Kadınların filme çekilmesi yasak olduğundan, gündelik hayatlarını erkek Goraniler üzerinden takip edyoruz. Etraflarını kuşatan dağların etkileyici görüntüleri bir yana, hayvanları, gelenekleri, törenleri, kuralları ve hayatlarının ritmleri bir meditasyon yoğunluğunda seyirciyle buluşuyor.
Sualtında nefesini tutma şampiyonlarından Hırvatistanlı Goran Čolak
hakkındaki My Life Without Air, yönetmeni Bojana Burnać'a en iyi yeni yönetmen ödülünü kazandırdı.
Suyun içinde geçirilen vaktin bedene şifa kazandırdığı malum. Nefes tutularak denize dalmanın ayrıcalığı da kabul edilen bir gerçek.
Mevzubahis filmde ise uzun süreler boyunca oksijen takviyesinden mahrum kalmanın amansız bir yarış haline geldiğine şahit oluyoruz. Kahramanımız rekor kırma hırsıyla hayatını buna adamakla kalmıyor, sık sık vücudunu zorlayarak riske giriyor, hatta hastanelik oluyor. Kendisine özenen, bilhassa çocuk yaştaki bazı "sporcu"ların hali içler acısı.
Filmde olayın meditatif tarafı sanki gözardı edilirken sınırların dünya çapında aşılması takıntılı bir iddiaya dönüşüyor. Sektör gittikçe ticarileşirken şampiyonun etrafında çıkar ilişkileri dalbudaklanıp bir sponsor ve gösteri pornografisine dönüşüyor.

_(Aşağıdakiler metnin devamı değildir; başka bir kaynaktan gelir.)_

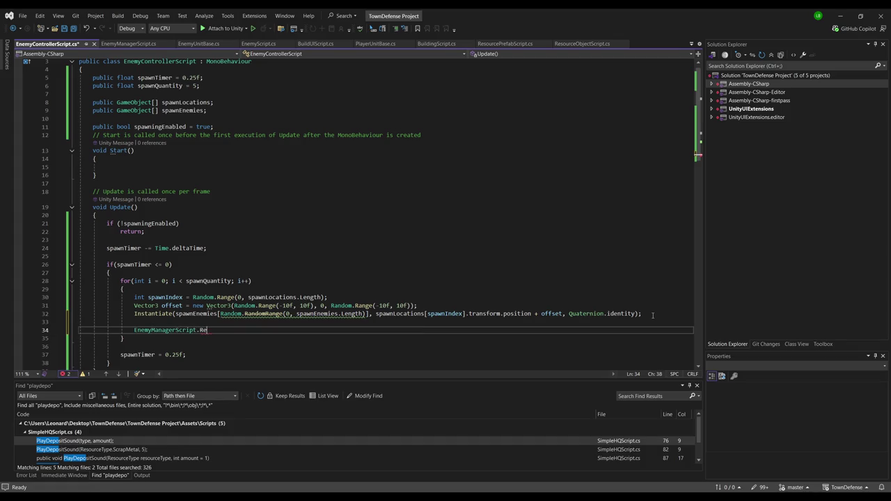
text(Instance.re)
key(Tab)
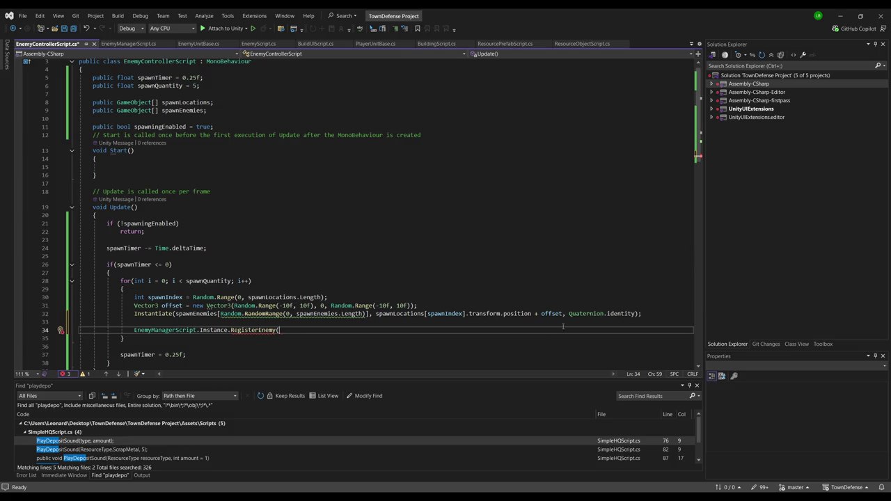
- Store the Instantiate result in a GameObject variable named tmpEnemy
click(134, 313)
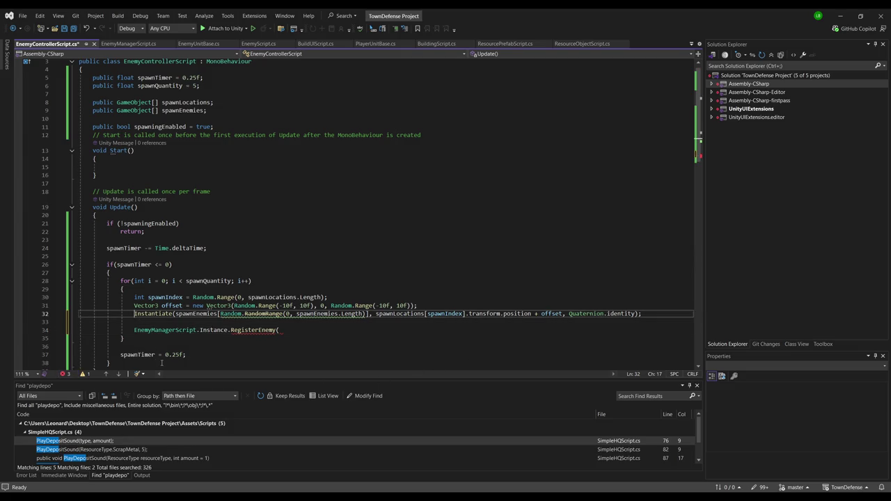
text(GameObject tmp)
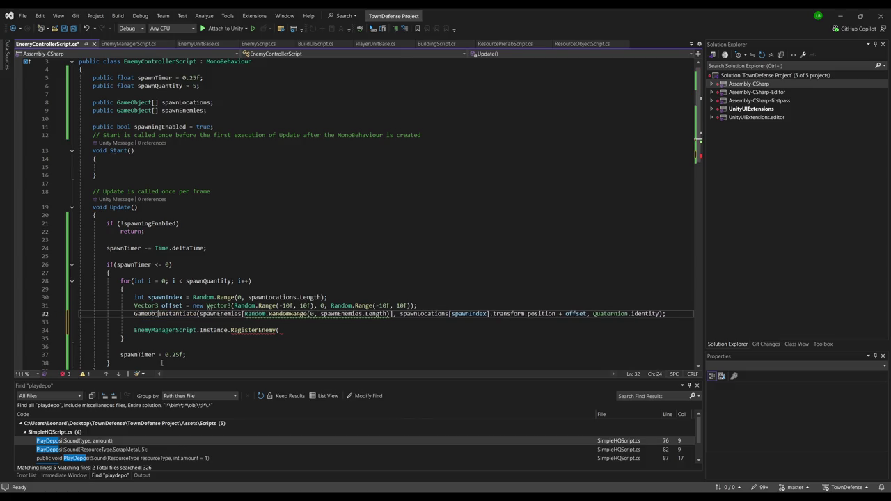
text(Empty =)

Kahramanına hayranlık ve saygı duyduğu kesin gibi görünen yönetmen Bojana Burnać'ın ödülle muradına erdiği söylenebilir, fakat bizi gayet estetik ve ulvi olabilecek bir evrende biyonik tavırlarla karşı karşıya bıraktığı da kesin.
Belgeselde etik açıdan sorgulanabilecek vaziyet sık sık rahatsız edici seviyelere ulaşıyor; yönetmen Burnać, dalgıçla bir nebze empati kurmamızı sağlarken kendimizi Goran'ın aşırı zorlanmasının garip sebeplerini irdelerken buluyoruz!
Diğer ödüller
Dokufest'in çevre belgeselleri yarışmasında ödülün sahibi, Japonya'nın dalgıç kadınları hakkındaki Ama-San adlı yapım oldu. Yönetmenliğini Cláudia Varejão'nun üstlendiği belgeselde geleneksel bir meslek olarak asırlardır sürdürülen sualtı avcılığının günümüzdeki hali betimleniyor.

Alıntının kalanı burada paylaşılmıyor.